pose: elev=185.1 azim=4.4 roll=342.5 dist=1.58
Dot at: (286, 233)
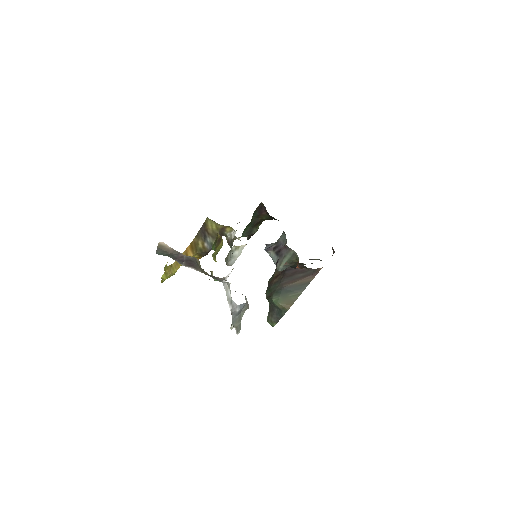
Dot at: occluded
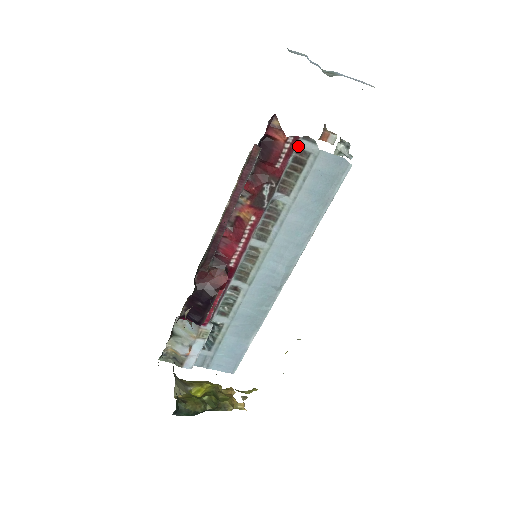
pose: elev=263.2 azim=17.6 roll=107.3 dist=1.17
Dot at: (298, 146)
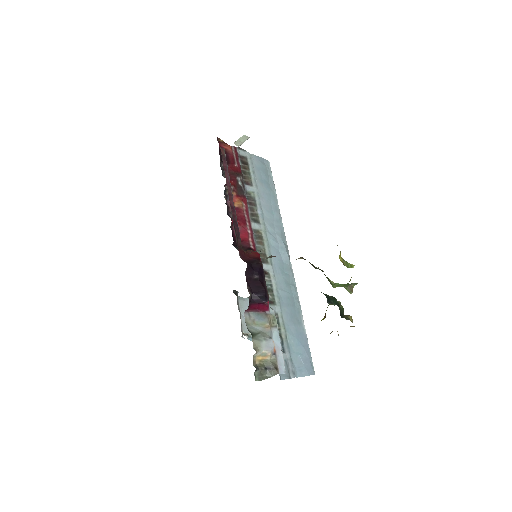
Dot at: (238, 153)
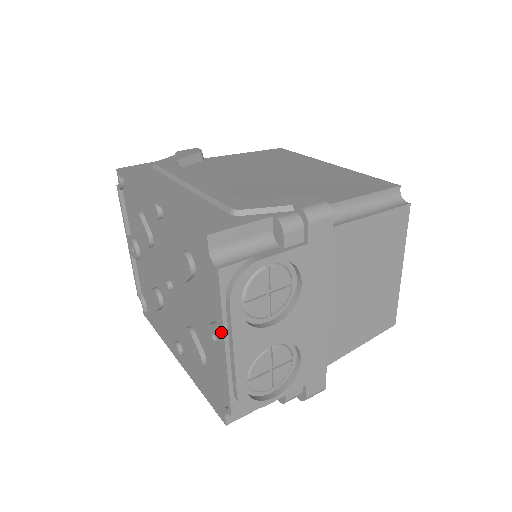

▸ **Task prompt**
Copy the material above line for line, leaving out the pictures.

▸ **Full output**
pose: elev=185.1 azim=4.4 roll=342.5 dist=1.58
Dot at: (286, 233)
Dot at: occluded
pose: elev=263.2 azim=17.6 roll=107.3 dist=1.17
Dot at: (298, 146)
Dot at: (238, 153)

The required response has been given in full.